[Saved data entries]
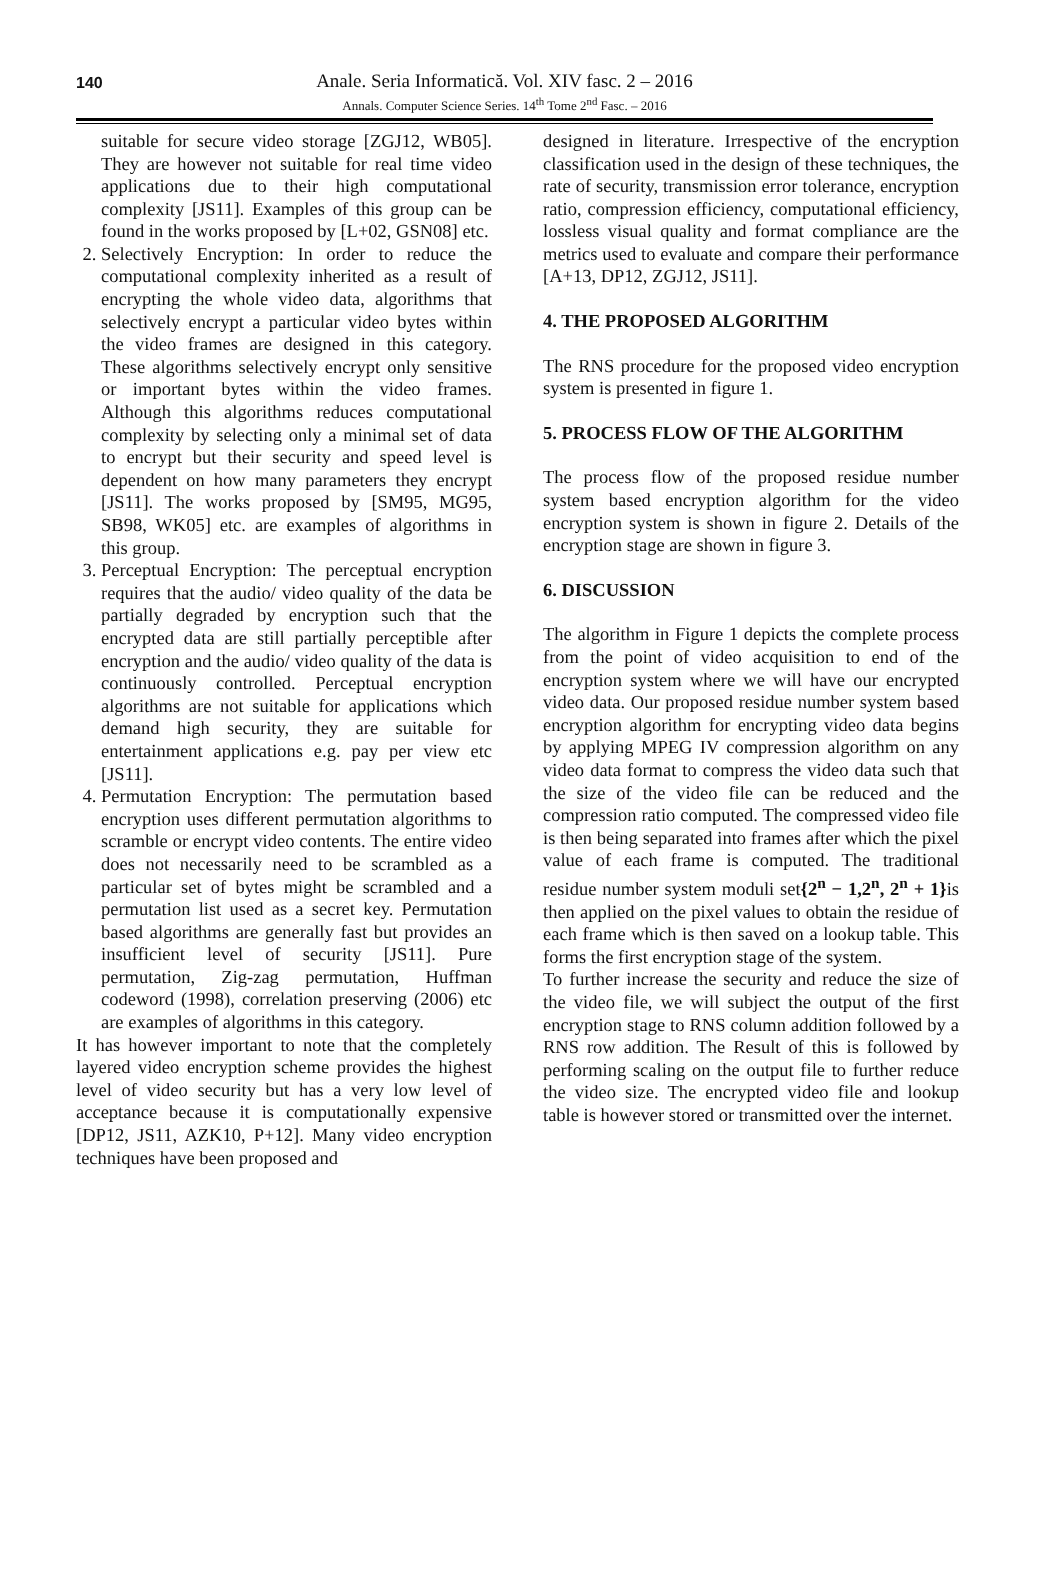140
Anale. Seria Informatică. Vol. XIV fasc. 2 – 2016
Annals. Computer Science Series. 14<sup>th</sup> Tome 2<sup>nd</sup> Fasc. – 2016
suitable for secure video storage [ZGJ12, WB05]. They are however not suitable for real time video applications due to their high computational complexity [JS11]. Examples of this group can be found in the works proposed by [L+02, GSN08] etc.
2. Selectively Encryption: In order to reduce the computational complexity inherited as a result of encrypting the whole video data, algorithms that selectively encrypt a particular video bytes within the video frames are designed in this category. These algorithms selectively encrypt only sensitive or important bytes within the video frames. Although this algorithms reduces computational complexity by selecting only a minimal set of data to encrypt but their security and speed level is dependent on how many parameters they encrypt [JS11]. The works proposed by [SM95, MG95, SB98, WK05] etc. are examples of algorithms in this group.
3. Perceptual Encryption: The perceptual encryption requires that the audio/ video quality of the data be partially degraded by encryption such that the encrypted data are still partially perceptible after encryption and the audio/ video quality of the data is continuously controlled. Perceptual encryption algorithms are not suitable for applications which demand high security, they are suitable for entertainment applications e.g. pay per view etc [JS11].
4. Permutation Encryption: The permutation based encryption uses different permutation algorithms to scramble or encrypt video contents. The entire video does not necessarily need to be scrambled as a particular set of bytes might be scrambled and a permutation list used as a secret key. Permutation based algorithms are generally fast but provides an insufficient level of security [JS11]. Pure permutation, Zig-zag permutation, Huffman codeword (1998), correlation preserving (2006) etc are examples of algorithms in this category.
It has however important to note that the completely layered video encryption scheme provides the highest level of video security but has a very low level of acceptance because it is computationally expensive [DP12, JS11, AZK10, P+12]. Many video encryption techniques have been proposed and
designed in literature. Irrespective of the encryption classification used in the design of these techniques, the rate of security, transmission error tolerance, encryption ratio, compression efficiency, computational efficiency, lossless visual quality and format compliance are the metrics used to evaluate and compare their performance [A+13, DP12, ZGJ12, JS11].
4. THE PROPOSED ALGORITHM
The RNS procedure for the proposed video encryption system is presented in figure 1.
5. PROCESS FLOW OF THE ALGORITHM
The process flow of the proposed residue number system based encryption algorithm for the video encryption system is shown in figure 2. Details of the encryption stage are shown in figure 3.
6. DISCUSSION
The algorithm in Figure 1 depicts the complete process from the point of video acquisition to end of the encryption system where we will have our encrypted video data. Our proposed residue number system based encryption algorithm for encrypting video data begins by applying MPEG IV compression algorithm on any video data format to compress the video data such that the size of the video file can be reduced and the compression ratio computed. The compressed video file is then being separated into frames after which the pixel value of each frame is computed. The traditional residue number system moduli set{2<sup>n</sup> − 1,2<sup>n</sup>, 2<sup>n</sup> + 1}is then applied on the pixel values to obtain the residue of each frame which is then saved on a lookup table. This forms the first encryption stage of the system.
To further increase the security and reduce the size of the video file, we will subject the output of the first encryption stage to RNS column addition followed by a RNS row addition. The Result of this is followed by performing scaling on the output file to further reduce the video size. The encrypted video file and lookup table is however stored or transmitted over the internet.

Goal of the exercise: Output all the data, exactly, without images.

Answer area:
140
Anale. Seria Informatică. Vol. XIV fasc. 2 – 2016
Annals. Computer Science Series. 14<sup>th</sup> Tome 2<sup>nd</sup> Fasc. – 2016
suitable for secure video storage [ZGJ12, WB05]. They are however not suitable for real time video applications due to their high computational complexity [JS11]. Examples of this group can be found in the works proposed by [L+02, GSN08] etc.
2. Selectively Encryption: In order to reduce the computational complexity inherited as a result of encrypting the whole video data, algorithms that selectively encrypt a particular video bytes within the video frames are designed in this category. These algorithms selectively encrypt only sensitive or important bytes within the video frames. Although this algorithms reduces computational complexity by selecting only a minimal set of data to encrypt but their security and speed level is dependent on how many parameters they encrypt [JS11]. The works proposed by [SM95, MG95, SB98, WK05] etc. are examples of algorithms in this group.
3. Perceptual Encryption: The perceptual encryption requires that the audio/ video quality of the data be partially degraded by encryption such that the encrypted data are still partially perceptible after encryption and the audio/ video quality of the data is continuously controlled. Perceptual encryption algorithms are not suitable for applications which demand high security, they are suitable for entertainment applications e.g. pay per view etc [JS11].
4. Permutation Encryption: The permutation based encryption uses different permutation algorithms to scramble or encrypt video contents. The entire video does not necessarily need to be scrambled as a particular set of bytes might be scrambled and a permutation list used as a secret key. Permutation based algorithms are generally fast but provides an insufficient level of security [JS11]. Pure permutation, Zig-zag permutation, Huffman codeword (1998), correlation preserving (2006) etc are examples of algorithms in this category.
It has however important to note that the completely layered video encryption scheme provides the highest level of video security but has a very low level of acceptance because it is computationally expensive [DP12, JS11, AZK10, P+12]. Many video encryption techniques have been proposed and
designed in literature. Irrespective of the encryption classification used in the design of these techniques, the rate of security, transmission error tolerance, encryption ratio, compression efficiency, computational efficiency, lossless visual quality and format compliance are the metrics used to evaluate and compare their performance [A+13, DP12, ZGJ12, JS11].
4. THE PROPOSED ALGORITHM
The RNS procedure for the proposed video encryption system is presented in figure 1.
5. PROCESS FLOW OF THE ALGORITHM
The process flow of the proposed residue number system based encryption algorithm for the video encryption system is shown in figure 2. Details of the encryption stage are shown in figure 3.
6. DISCUSSION
The algorithm in Figure 1 depicts the complete process from the point of video acquisition to end of the encryption system where we will have our encrypted video data. Our proposed residue number system based encryption algorithm for encrypting video data begins by applying MPEG IV compression algorithm on any video data format to compress the video data such that the size of the video file can be reduced and the compression ratio computed. The compressed video file is then being separated into frames after which the pixel value of each frame is computed. The traditional residue number system moduli set{2<sup>n</sup> − 1,2<sup>n</sup>, 2<sup>n</sup> + 1}is then applied on the pixel values to obtain the residue of each frame which is then saved on a lookup table. This forms the first encryption stage of the system.
To further increase the security and reduce the size of the video file, we will subject the output of the first encryption stage to RNS column addition followed by a RNS row addition. The Result of this is followed by performing scaling on the output file to further reduce the video size. The encrypted video file and lookup table is however stored or transmitted over the internet.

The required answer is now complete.